When Lamb purchased the land in 2000, no one had lived there since before the Civil War. She had a house built on the land and fenced its borders. In 2001, she enrolled 40 acres near the river and streams in the Conservation Reserve Program—a federal program aimed at improving water quality, preventing soil erosion and reducing habitat loss. Toward these goals, Lamb planted 6,000 oak trees in this area and fenced off the waterways from a neighbor’s cattle but provided an alternative water source for them. Oak trees provide food and habitat for an amazingly diverse array of wildlife species, making them an ideal choice. With careful tending over many years, the trees are now tall, and small mammals and ground nesting birds find food and cover in the underbrush.

The Refuge is within the Culpeper Basin Important Bird Area, only a small portion of which is protected as public land or with a conservation easement. Thus, pledging to manage this land following humane stewardship principles is an excellent way of supporting wildlife in this sensitive area.

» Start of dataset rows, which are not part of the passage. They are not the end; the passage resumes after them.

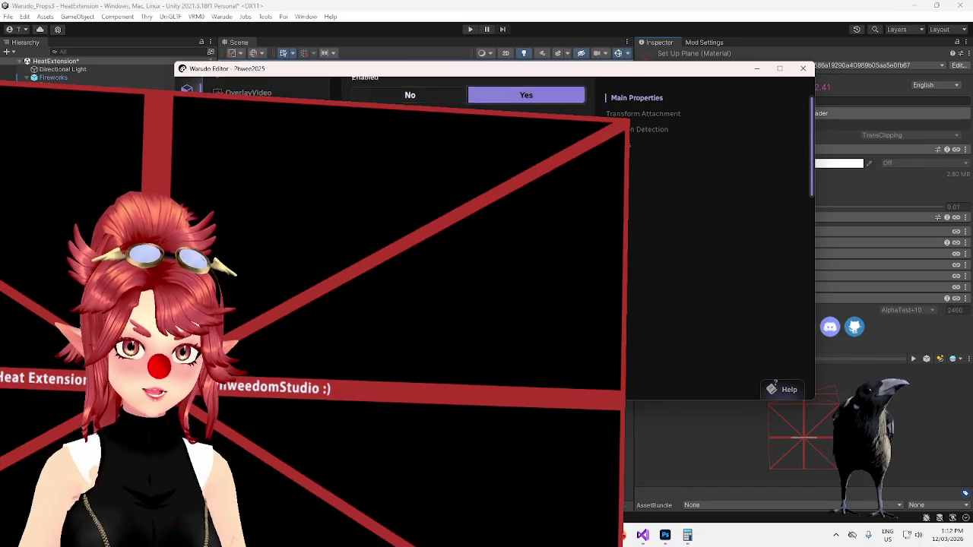
{"action": "scroll", "coordinate": [494, 228], "scroll_direction": "up", "scroll_amount": 3}
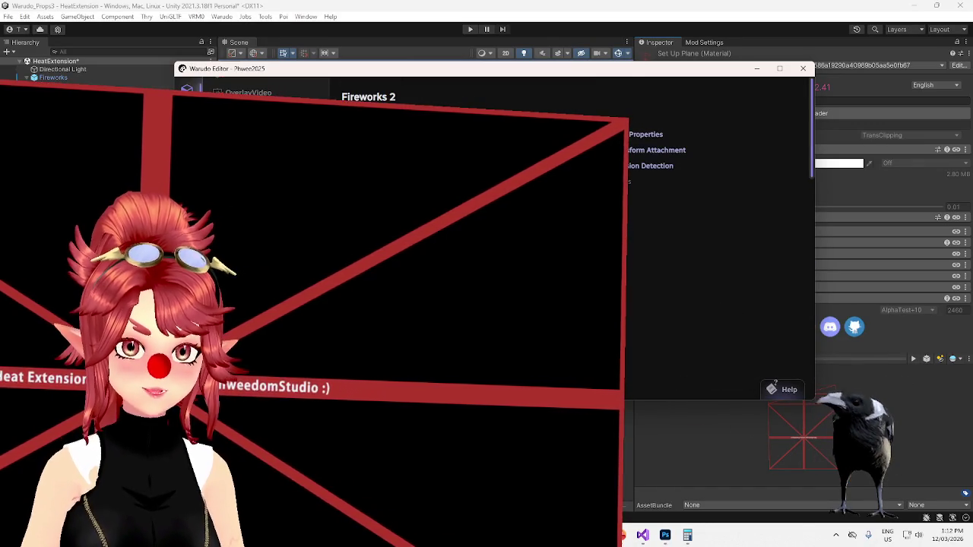
{"action": "left_click", "coordinate": [410, 154]}
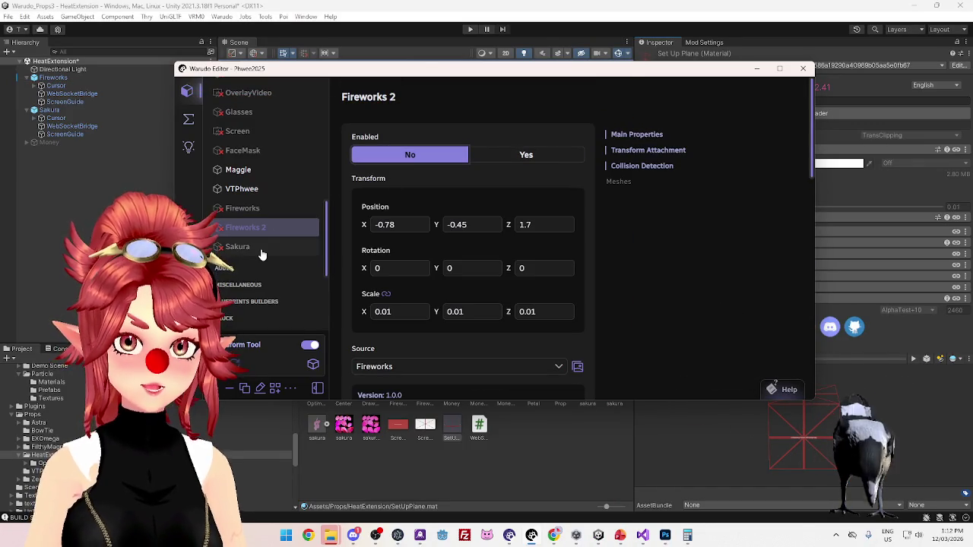
{"action": "left_click", "coordinate": [261, 251]}
{"action": "scroll", "coordinate": [500, 196], "scroll_direction": "up", "scroll_amount": 3}
{"action": "left_click", "coordinate": [501, 157]}
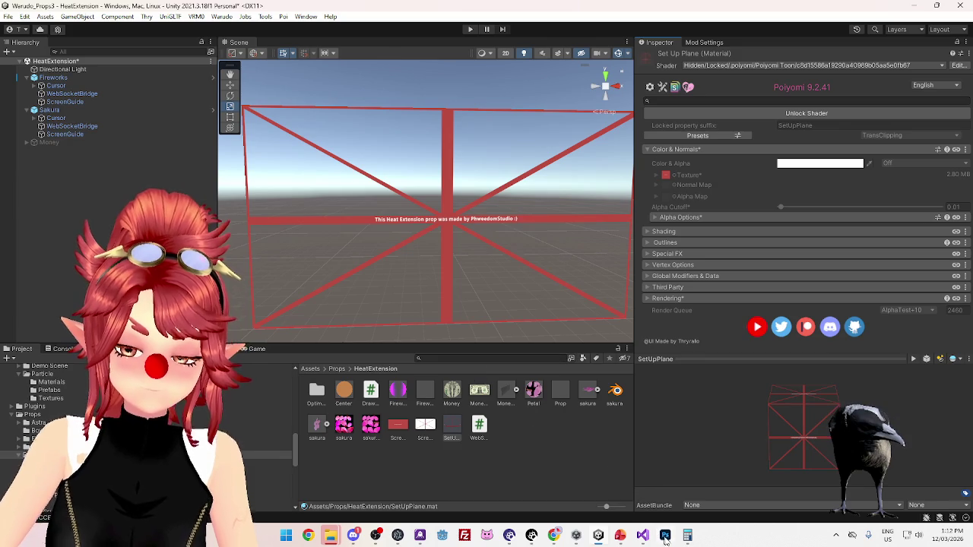
- Back in Unity, unpack the Sakura prefab via Prefab > Unpack in the Hierarchy
{"action": "left_click", "coordinate": [665, 539]}
{"action": "left_click", "coordinate": [665, 538]}
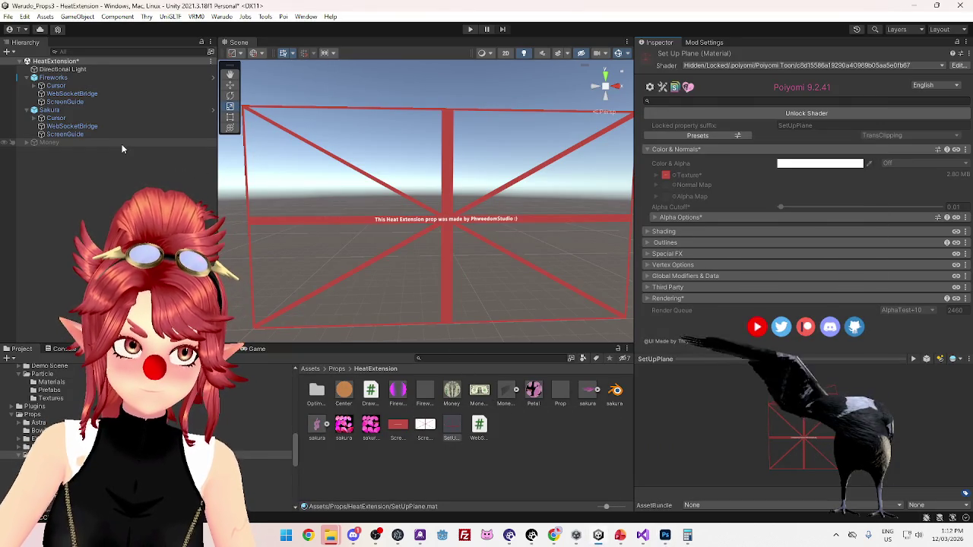
{"action": "left_click", "coordinate": [50, 109]}
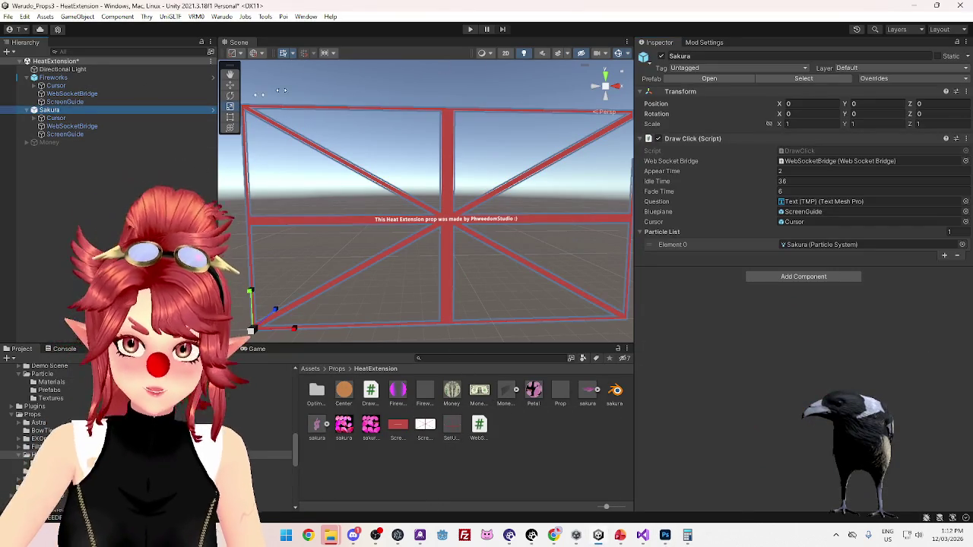
{"action": "right_click", "coordinate": [110, 111]}
{"action": "mouse_move", "coordinate": [190, 237]}
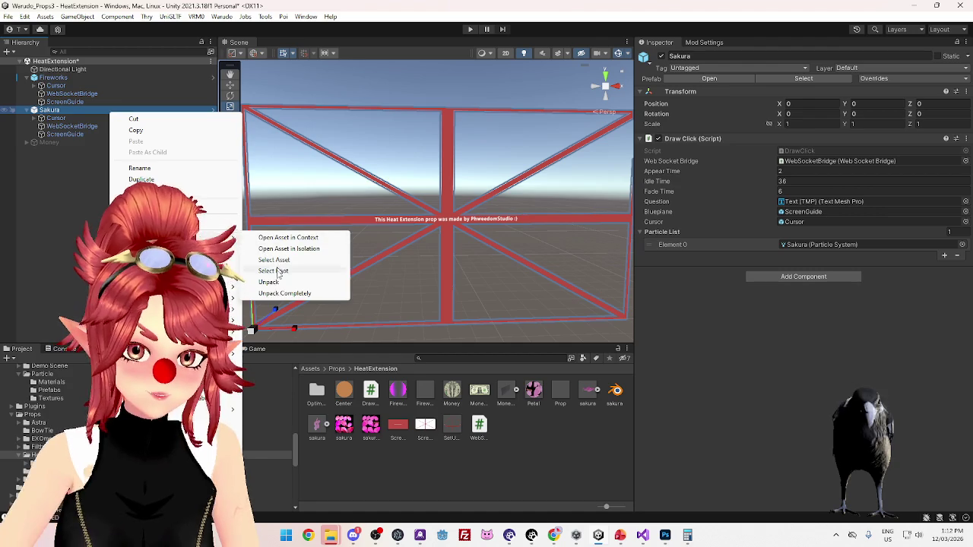
{"action": "left_click", "coordinate": [285, 294]}
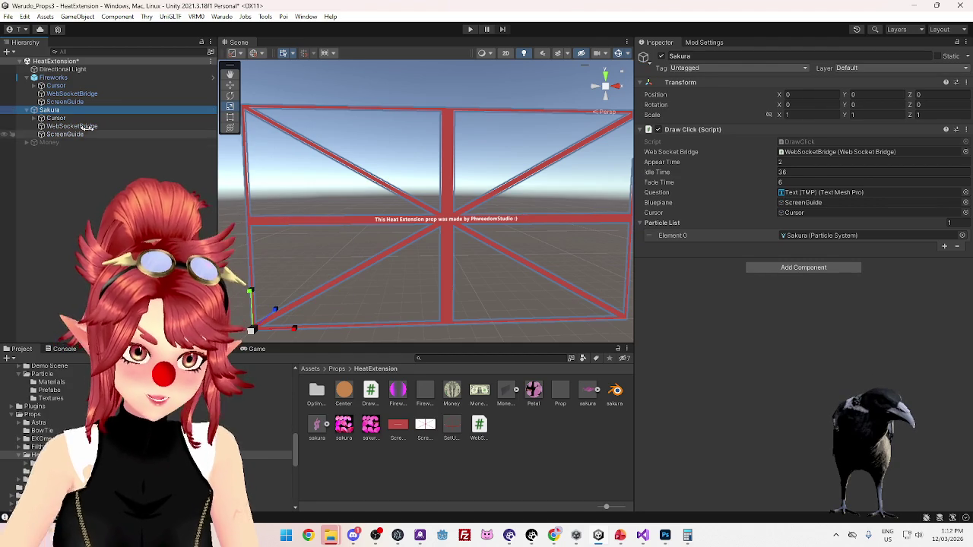
- Select Sakura's particle system under Cursor, preview the pink petals in play mode, then stop
{"action": "left_click", "coordinate": [32, 118]}
{"action": "left_click", "coordinate": [63, 133]}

Among the many birds seen at the Refuge are blue herons and other water birds, bald eagles, several species of hawks and owls, and many sparrows, warblers and other songbirds. As a welcoming block of stopover habitat along the Atlantic flyway, in spring and fall the skies and soundscape are often filled with massive flocks of migratory birds.

Nirvana Ridge Wildlife Refuge also offers helpful guidance to the public on wildlife concerns, promoting effective and humane solutions for coexisting with wildlife, making it another highly effective point of light in the Humane Stewardship Alliance. Lamb says that although she’s even busier now than before she retired, helping wildlife brings her great happiness. She welcomes inquiries from those in the local area who are interested in volunteering as care providers or apprentices to help with the wildlife patients Nirvana Ridge Wildlife Refuge cares for each year.